Back at Sasquan, the BM passed a non-binding resolution to request that Sasquan provide anonymized nomination data from the 2015 Hugo Awards.  I stood before the BM and said, as its official representative, that we would comply with such requests.  However, new information has come in which has caused us to reverse that decision.  Specifically, upon review, the administration team believes it may not be possible to anonymize the nominating data sufficiently to allow for a public release.  We are investigating alternatives.

Thank you for your patience in this matter.  While we truly wish to comply with the resolution and fundamentally believe in transparent processes, we must hold the privacy of our members paramount and I hope that you understand this set of priorities.


Glenn Glazer
Vice-Chair, Business and Finance
Sasquan, the 73rd World Science Fiction Convention

Vox Day has more commentary at the link (and his readers provide their own thoughts below his, many of which are worth reading).

Folks, back in the 1980's I was a Systems Engineer at IBM.  I've had well over a decade in the commercial information technology and computer systems business, in positions ranging from Operator to Project Manager, from Programmer to End-User Computing Analyst to a directorship in a small IT company.  Speaking from that background, let me assure you:  I can 'anonymize' almost any data set in a couple of hours, no matter how complicated it may be.  To allege that 'it may not be possible to anonymize the nominating data sufficiently to allow for a public release' is complete and utter BULL.  Period.  End of story.

What the hell is going on at Sasquan (the conference that hosted Worldcon and the Hugo Awards this year)?  What are they not saying?  What are they trying to hide?



Brad J (Kazrak) said...

Anonymizing data is harder than you think, if your goal is to actually make it truly anonymous.
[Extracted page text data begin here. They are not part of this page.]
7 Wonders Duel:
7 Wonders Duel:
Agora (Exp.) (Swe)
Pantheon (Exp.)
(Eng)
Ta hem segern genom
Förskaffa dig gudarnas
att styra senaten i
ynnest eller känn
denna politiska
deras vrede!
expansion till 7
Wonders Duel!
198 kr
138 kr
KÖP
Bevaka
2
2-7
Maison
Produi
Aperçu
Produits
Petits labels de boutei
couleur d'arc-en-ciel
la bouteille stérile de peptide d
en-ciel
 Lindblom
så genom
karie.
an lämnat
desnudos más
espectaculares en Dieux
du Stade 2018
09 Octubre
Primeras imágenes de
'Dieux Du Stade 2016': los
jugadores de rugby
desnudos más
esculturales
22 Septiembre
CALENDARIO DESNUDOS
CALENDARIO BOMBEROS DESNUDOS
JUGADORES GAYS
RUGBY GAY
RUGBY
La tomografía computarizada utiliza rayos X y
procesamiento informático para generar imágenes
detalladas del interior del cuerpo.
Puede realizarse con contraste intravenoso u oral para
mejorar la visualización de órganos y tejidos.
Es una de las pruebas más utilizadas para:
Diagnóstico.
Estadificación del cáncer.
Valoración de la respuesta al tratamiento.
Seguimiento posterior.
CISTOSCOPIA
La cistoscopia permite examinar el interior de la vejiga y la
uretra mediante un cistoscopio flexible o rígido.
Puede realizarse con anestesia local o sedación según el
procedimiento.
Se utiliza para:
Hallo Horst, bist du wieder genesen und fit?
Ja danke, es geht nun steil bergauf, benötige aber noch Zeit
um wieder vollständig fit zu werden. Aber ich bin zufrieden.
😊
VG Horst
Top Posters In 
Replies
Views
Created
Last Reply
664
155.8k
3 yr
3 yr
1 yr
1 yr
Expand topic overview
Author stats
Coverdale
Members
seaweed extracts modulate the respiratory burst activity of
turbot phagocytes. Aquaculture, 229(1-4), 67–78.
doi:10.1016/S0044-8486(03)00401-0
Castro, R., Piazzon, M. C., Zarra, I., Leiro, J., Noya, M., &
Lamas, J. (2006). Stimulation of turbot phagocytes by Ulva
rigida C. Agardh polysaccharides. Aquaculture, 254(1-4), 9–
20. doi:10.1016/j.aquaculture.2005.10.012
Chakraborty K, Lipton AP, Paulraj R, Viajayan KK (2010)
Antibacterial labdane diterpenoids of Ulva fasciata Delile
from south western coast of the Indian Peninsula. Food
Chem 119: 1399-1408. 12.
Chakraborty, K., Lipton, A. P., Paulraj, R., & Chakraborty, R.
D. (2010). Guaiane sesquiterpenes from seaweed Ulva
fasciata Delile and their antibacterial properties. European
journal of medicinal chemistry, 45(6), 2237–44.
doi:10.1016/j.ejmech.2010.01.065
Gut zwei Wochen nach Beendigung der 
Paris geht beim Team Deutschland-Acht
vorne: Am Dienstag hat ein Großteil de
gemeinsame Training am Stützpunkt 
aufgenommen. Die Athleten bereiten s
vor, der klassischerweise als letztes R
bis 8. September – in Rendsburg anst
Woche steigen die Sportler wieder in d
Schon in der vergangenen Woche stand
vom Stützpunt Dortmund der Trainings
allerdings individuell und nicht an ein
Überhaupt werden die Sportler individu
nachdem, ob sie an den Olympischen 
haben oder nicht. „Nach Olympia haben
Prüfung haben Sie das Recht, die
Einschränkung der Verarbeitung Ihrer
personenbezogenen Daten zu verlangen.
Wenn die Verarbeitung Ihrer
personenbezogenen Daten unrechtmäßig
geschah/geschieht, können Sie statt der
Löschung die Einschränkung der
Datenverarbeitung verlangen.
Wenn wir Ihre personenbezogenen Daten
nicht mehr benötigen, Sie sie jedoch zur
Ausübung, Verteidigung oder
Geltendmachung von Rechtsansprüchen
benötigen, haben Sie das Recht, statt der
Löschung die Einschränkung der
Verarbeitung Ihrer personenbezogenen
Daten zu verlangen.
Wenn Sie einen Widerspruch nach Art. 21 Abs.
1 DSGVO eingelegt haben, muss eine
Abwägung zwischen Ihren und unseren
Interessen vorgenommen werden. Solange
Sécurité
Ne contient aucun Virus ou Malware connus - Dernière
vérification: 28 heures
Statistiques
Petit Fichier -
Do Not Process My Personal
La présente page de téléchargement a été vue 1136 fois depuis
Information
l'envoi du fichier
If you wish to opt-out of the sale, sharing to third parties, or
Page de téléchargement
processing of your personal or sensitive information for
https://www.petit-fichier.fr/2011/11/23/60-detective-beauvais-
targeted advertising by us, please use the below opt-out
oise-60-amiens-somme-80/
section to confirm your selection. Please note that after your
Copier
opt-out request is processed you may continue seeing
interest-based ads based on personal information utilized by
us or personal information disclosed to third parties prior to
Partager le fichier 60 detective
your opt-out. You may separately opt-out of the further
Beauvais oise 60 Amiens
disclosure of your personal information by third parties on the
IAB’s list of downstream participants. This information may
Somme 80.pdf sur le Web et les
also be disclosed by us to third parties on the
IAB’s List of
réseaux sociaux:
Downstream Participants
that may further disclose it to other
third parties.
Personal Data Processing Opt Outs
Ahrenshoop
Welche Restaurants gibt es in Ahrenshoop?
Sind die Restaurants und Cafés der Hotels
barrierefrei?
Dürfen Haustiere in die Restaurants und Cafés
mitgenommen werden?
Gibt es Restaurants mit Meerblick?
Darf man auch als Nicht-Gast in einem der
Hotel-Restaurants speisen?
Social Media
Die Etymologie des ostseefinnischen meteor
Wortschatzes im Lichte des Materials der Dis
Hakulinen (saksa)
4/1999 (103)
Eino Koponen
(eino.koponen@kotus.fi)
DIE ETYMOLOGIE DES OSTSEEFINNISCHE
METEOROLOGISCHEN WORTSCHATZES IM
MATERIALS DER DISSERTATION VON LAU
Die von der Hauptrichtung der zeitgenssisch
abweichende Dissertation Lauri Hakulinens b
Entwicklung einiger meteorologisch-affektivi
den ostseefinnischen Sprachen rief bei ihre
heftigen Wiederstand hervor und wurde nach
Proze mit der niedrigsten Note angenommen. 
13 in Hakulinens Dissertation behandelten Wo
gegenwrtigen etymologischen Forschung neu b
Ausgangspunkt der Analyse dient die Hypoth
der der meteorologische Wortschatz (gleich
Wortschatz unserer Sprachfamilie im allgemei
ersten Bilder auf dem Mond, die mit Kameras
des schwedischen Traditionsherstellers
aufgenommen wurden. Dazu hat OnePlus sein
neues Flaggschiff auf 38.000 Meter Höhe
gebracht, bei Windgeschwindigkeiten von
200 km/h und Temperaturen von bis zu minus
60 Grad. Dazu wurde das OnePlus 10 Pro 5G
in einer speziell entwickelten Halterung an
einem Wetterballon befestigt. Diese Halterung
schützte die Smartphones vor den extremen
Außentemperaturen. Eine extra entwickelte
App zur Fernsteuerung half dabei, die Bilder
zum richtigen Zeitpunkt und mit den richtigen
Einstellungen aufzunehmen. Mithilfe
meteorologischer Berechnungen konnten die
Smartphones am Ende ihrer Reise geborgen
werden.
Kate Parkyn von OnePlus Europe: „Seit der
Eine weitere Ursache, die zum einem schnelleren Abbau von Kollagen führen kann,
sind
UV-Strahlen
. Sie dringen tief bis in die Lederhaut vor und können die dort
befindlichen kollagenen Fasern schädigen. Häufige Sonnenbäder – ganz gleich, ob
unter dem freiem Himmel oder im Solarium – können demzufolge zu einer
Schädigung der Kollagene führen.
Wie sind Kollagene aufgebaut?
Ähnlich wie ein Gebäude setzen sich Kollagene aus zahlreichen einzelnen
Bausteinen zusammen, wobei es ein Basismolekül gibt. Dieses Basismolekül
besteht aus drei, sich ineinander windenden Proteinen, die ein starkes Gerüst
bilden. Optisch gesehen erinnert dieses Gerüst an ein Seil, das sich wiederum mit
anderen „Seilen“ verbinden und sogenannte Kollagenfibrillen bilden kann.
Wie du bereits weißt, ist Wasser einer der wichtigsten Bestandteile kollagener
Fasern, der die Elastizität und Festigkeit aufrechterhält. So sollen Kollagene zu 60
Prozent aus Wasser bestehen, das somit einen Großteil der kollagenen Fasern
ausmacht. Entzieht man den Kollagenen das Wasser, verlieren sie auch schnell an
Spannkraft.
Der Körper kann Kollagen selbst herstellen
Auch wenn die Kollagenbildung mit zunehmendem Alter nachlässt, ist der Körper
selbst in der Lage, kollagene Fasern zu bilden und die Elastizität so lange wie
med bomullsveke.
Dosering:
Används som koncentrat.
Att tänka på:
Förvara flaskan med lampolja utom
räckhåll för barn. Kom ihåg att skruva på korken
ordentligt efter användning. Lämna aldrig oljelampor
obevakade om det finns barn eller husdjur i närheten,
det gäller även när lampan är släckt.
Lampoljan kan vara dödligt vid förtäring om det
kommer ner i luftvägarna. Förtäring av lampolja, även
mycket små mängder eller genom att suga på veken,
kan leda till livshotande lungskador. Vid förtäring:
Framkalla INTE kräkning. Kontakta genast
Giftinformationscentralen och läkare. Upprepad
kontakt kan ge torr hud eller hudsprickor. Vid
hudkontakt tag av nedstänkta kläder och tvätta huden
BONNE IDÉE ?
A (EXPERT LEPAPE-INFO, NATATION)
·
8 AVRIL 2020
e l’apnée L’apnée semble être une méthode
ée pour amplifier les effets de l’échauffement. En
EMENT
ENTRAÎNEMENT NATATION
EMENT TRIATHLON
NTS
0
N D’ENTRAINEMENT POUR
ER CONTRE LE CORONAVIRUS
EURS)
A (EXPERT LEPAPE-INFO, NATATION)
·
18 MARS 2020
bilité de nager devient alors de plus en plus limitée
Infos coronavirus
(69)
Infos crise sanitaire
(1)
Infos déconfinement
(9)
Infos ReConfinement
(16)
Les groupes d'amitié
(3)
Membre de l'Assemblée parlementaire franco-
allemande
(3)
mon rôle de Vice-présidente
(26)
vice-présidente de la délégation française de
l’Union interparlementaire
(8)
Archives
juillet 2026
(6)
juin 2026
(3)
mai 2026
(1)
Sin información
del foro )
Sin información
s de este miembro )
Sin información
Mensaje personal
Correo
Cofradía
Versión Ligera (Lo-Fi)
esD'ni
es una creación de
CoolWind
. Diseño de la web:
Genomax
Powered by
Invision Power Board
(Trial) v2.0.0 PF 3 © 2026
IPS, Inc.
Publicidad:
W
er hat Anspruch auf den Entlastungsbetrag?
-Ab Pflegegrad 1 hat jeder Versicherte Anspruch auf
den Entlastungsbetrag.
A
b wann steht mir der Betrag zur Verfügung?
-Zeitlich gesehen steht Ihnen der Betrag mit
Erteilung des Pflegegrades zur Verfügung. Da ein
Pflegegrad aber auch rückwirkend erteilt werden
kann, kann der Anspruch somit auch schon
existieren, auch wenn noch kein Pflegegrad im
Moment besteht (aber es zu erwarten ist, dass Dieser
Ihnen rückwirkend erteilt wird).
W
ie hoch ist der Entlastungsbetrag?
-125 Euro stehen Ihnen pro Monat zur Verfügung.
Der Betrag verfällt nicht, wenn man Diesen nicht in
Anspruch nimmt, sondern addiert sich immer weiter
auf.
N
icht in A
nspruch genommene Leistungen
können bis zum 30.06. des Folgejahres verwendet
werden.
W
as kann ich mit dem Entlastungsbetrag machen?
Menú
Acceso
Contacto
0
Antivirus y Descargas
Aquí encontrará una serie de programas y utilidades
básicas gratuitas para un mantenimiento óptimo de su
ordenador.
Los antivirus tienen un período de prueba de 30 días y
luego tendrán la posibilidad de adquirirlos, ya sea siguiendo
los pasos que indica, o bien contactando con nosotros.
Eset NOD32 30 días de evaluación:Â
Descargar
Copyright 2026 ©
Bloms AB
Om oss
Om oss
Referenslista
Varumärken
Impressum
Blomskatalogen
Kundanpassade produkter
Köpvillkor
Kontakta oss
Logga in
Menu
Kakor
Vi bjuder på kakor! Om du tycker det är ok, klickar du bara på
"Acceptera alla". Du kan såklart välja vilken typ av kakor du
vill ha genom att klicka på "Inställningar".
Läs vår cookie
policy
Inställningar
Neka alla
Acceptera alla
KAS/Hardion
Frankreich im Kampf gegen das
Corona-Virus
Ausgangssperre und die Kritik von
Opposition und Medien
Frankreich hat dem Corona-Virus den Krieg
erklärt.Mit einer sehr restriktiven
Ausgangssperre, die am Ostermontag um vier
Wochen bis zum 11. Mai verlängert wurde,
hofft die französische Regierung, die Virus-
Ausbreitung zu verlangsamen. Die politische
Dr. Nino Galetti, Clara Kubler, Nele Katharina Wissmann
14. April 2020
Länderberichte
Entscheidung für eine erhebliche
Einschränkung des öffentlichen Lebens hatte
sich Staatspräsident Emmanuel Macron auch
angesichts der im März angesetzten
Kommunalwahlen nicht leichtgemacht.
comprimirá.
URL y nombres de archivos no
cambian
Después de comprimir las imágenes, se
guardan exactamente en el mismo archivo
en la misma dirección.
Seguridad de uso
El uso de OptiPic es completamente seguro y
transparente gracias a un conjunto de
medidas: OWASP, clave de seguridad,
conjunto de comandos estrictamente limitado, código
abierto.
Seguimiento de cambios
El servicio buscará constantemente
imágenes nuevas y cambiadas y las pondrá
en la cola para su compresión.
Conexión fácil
See what happened when AOL tried to anonymize search results, or when Netflix tried to anonymize movie recommendations.

This ArsTechnica article is 6 years old as of tomorrow, and metadata analysis hasn't exactly gotten worse since then.

lpdbw said...

Well, I think we need to apply a saying from the witch hunts against Republicans from the 70's here:

Where there's smoke, there's fire. They're hiding something, and the only question is "What are they hiding?"

My guess is that while Brad and Larry really, really wanted to give the benefit of the doubt to the committee that they wouldn't diddle the votes, or allow them to be diddled, Brad and Larry were too optimistic.

Rolf said...

It is at least two of the three laws of SJWs in action . Lying, and doubling down. They suddenly realized they may get caught. Time for a full on audit, methinks.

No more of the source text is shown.